AVAILABLE DATA:
┄┄┄┄┄┄
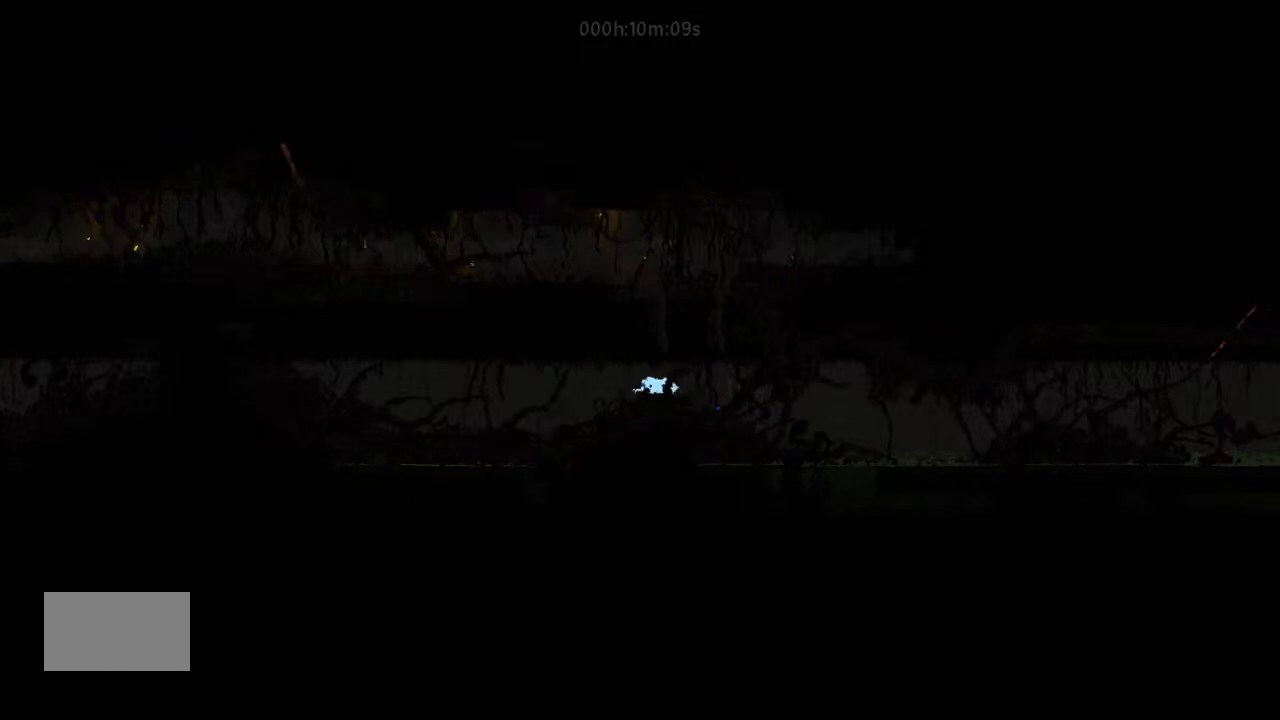
{"keys": ["right"], "events": [[300, "g", "down"], [467, "g", "up"]]}
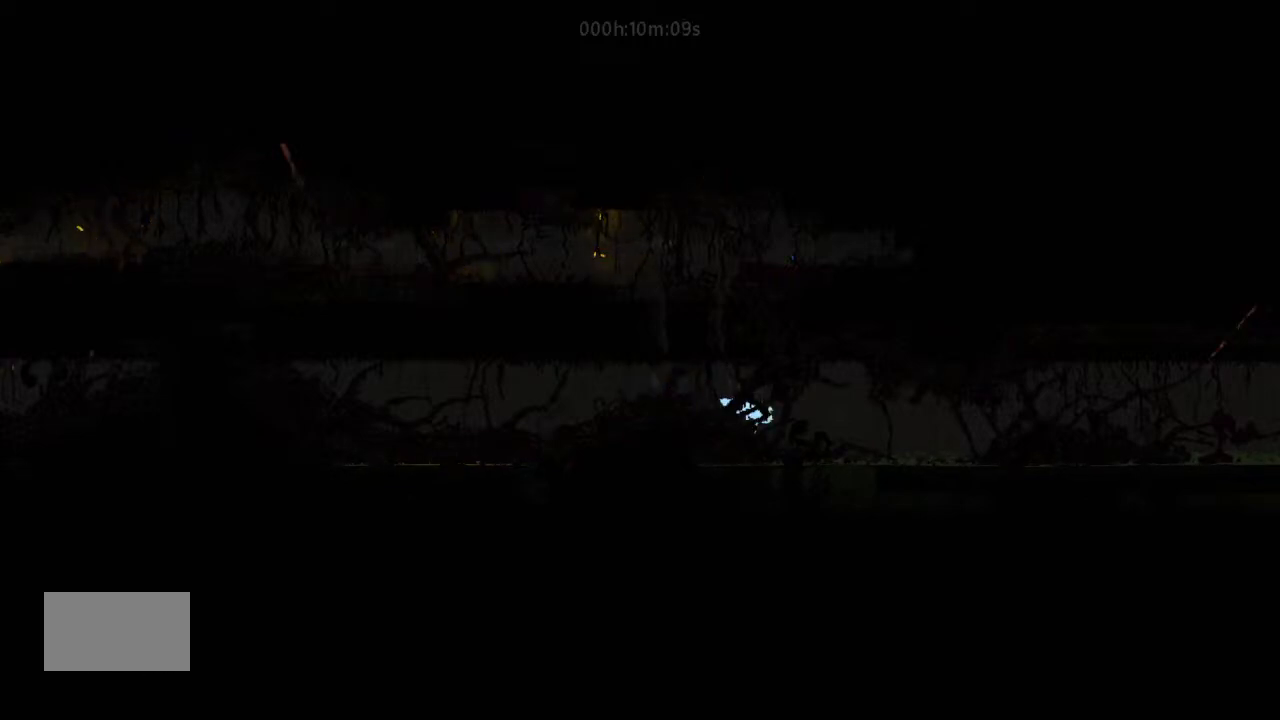
{"keys": ["down"], "events": [[400, "down", "down"], [467, "right", "up"]]}
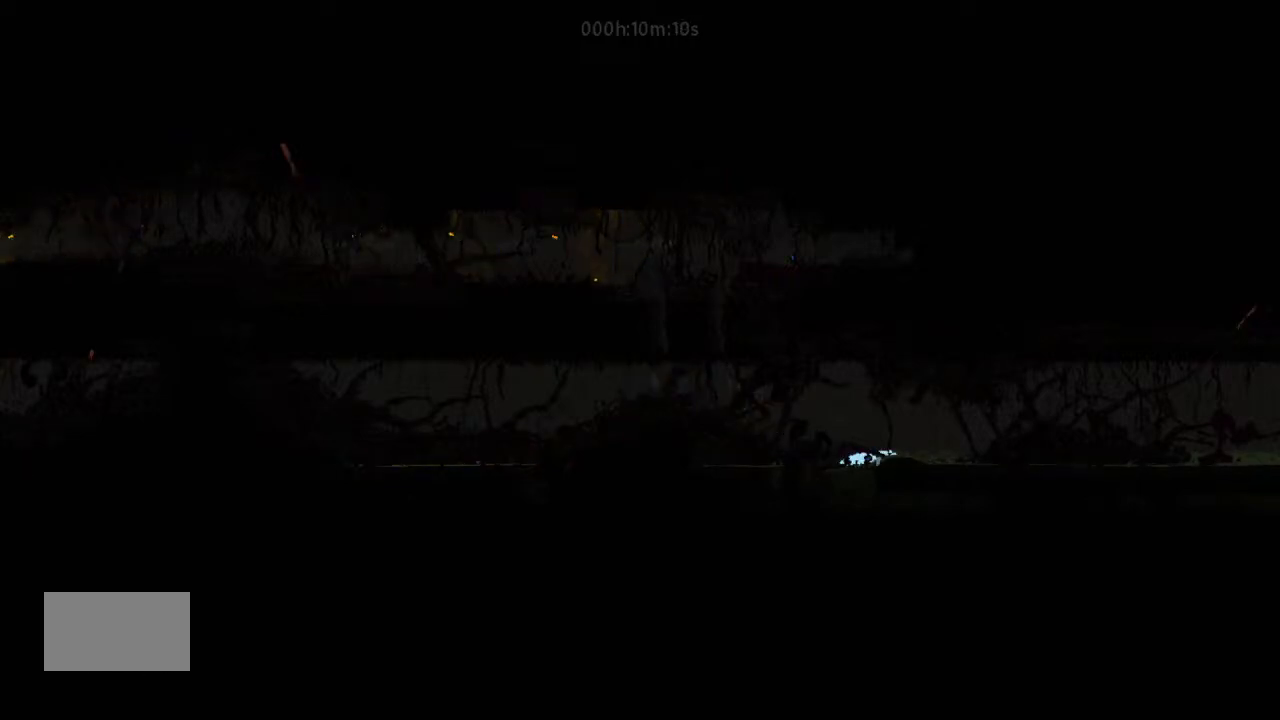
{"keys": ["left"], "events": [[200, "g", "down"], [300, "down", "up"], [367, "g", "up"], [367, "up", "down"], [467, "left", "down"], [500, "up", "up"]]}
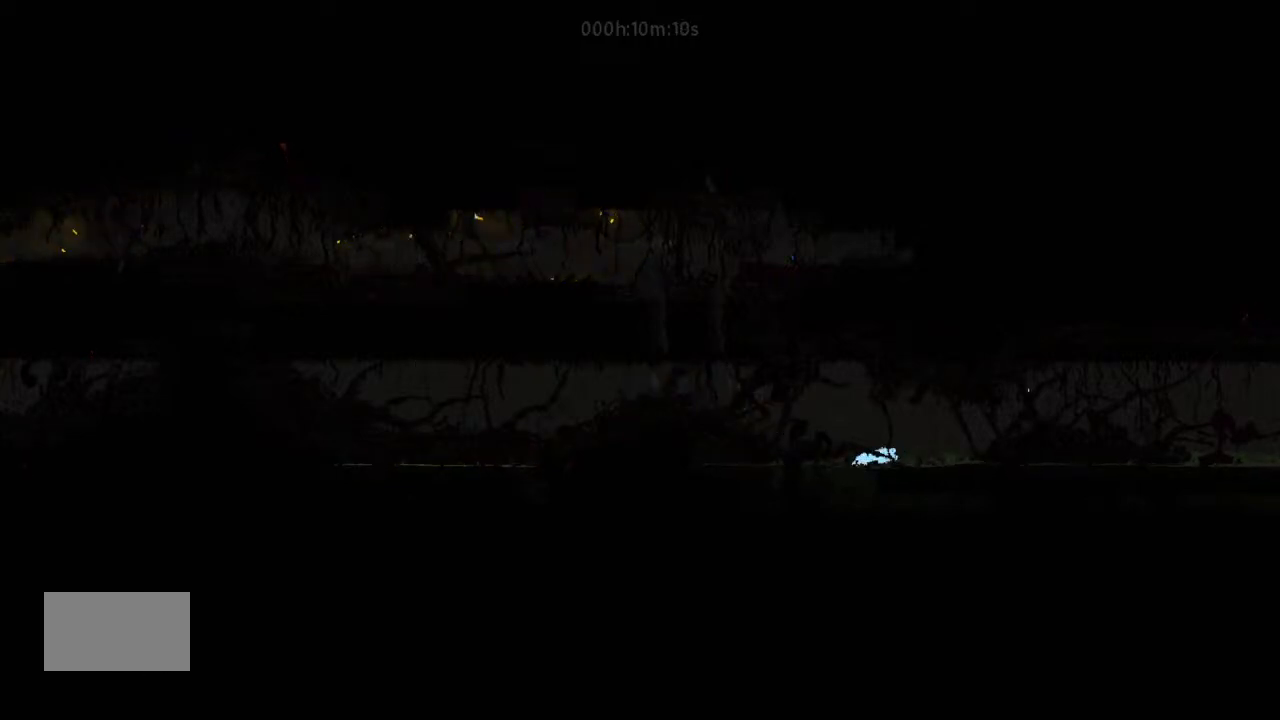
{"keys": ["left"], "events": [[33, "j", "down"], [200, "j", "up"]]}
┄┄┄┄┄┄
WORK REQUEST: An exact copy of every line above, minus the pictures, is the required output.

COMPLETED TASK:
{"keys": ["right"], "events": [[300, "g", "down"], [467, "g", "up"]]}
{"keys": ["down"], "events": [[400, "down", "down"], [467, "right", "up"]]}
{"keys": ["left"], "events": [[200, "g", "down"], [300, "down", "up"], [367, "g", "up"], [367, "up", "down"], [467, "left", "down"], [500, "up", "up"]]}
{"keys": ["left"], "events": [[33, "j", "down"], [200, "j", "up"]]}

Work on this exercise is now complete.